I grew accustomed, after this dubious success, to speaking to very varied audiences. Seamen, for instance, of all sorts, from the New Zealand Royal Navy to the crews of large and small trading vessels at anchorage in Lyttelton, the port of Christchurch. They were always polite and seemed to be attentive. I remember one occasion when after I had sat down and the chairman had asked for questions and the usual silence had set in, a sailor rose and, in an expressionless voice, asked me what my name was and on being told gave a curt nod and sat down again. Disconcerting.
One does get asked very strange questions by strangers. During a long voyage I had found a quiet place on deck and had settled myself to write when an old lady, who looked and behaved like the late Margaret Rutherford as Miss Marples, sat down nearby, edged her deck chair alongside mine and began to whisper.
‘I have read all your tales,’ she hissed and having waited for my emotion to subside, confided that there was a question she had always wanted to put to me.
She reached out a little paw and patted my manuscript. ‘When you are writing your tales,’ she breathed, ‘do you know who committed the crime?’
A stock question is: how do you begin to write a book? I imagine that my way of beginning is unorthodox and silly. I try to behave sensibly and prepare myself by setting out the anatomy of the plot and the ord
er of events and then inventing a cast of characters that this structure will accommodate. But that never lasts and the truth is that I most often start with characters alone and then have to find a milieu and circumstances and a plot that suits them. It becomes a matter of which of these people is capable of a crime of violence and under what turn of events would he or she actually commit one? I write very slowly, make a lot of alterations and lay myself open to the danger of repetition and self-contradictions which, when there has been a lot of rewriting, I fail to spot. If the publisher’s readers also miss the boob it will ultimately be seized upon with glee by some babu in Pondicherry or a cock-a-hoop maths mistress in an establishment for middle-class maidens.
The stupidest brick I have ever dropped was to do with a play which I knew almost by heart.
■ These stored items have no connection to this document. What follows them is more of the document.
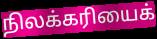
நிலக்கரியைக்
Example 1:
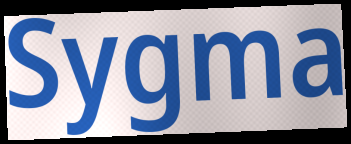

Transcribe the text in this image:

Sygma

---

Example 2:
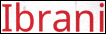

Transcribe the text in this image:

Ibrani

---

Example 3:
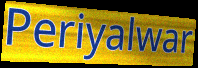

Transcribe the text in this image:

Periyalwar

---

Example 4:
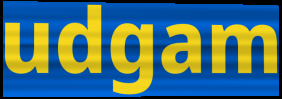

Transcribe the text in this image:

udgam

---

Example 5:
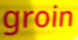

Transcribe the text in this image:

groin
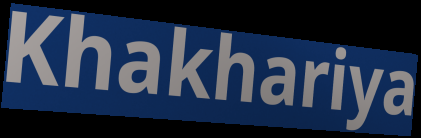
Khakhariya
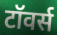
टॉवर्स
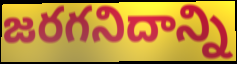
జరగనిదాన్ని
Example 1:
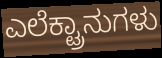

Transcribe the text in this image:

ಎಲೆಕ್ಟ್ರಾನುಗಳು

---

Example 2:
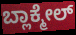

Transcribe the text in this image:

ಬ್ಲಾಕ್ಮೇಲ್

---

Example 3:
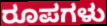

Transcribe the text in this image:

ರೂಪಗಳು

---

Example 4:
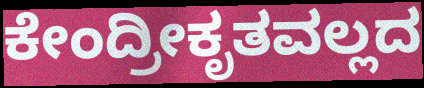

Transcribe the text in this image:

ಕೇಂದ್ರೀಕೃತವಲ್ಲದ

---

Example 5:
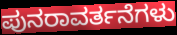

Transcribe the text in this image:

ಪುನರಾವರ್ತನೆಗಳು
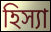
হিস্যা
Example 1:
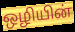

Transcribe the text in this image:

ஒழியின்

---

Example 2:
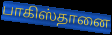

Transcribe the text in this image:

பாகிஸ்தானை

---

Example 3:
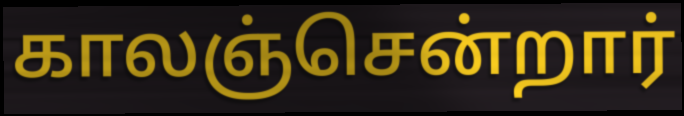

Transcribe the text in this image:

காலஞ்சென்றார்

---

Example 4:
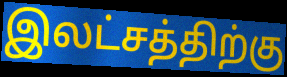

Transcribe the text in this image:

இலட்சத்திற்கு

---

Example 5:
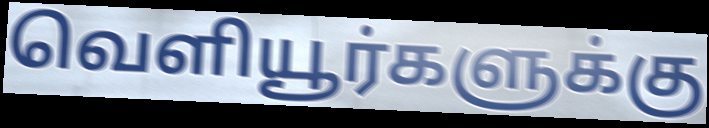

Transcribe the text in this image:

வெளியூர்களுக்கு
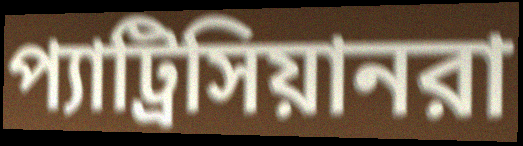
প্যাট্রিসিয়ানরা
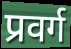
प्रवर्ग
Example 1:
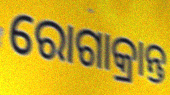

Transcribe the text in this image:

ରୋଗାକ୍ରାନ୍ତ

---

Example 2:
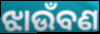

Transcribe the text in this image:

ଝାଉଁବଣ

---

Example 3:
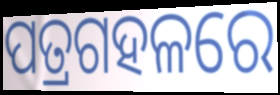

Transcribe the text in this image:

I mixed up two battles – Harfleur and Agincourt – in Henry V. In less than no time I did indeed get a letter of reproof from a babu in India.
A large number of the reading public for crime fiction are professional men and women; the very people, of course, who are best equipped to catch you out if you make a blunder – doctors, lawyers, soldiers, sailors, academics, all read these books and strangely enough, or so I am credibly informed, so do policemen – these latter perhaps because they enjoy a complete change from reality.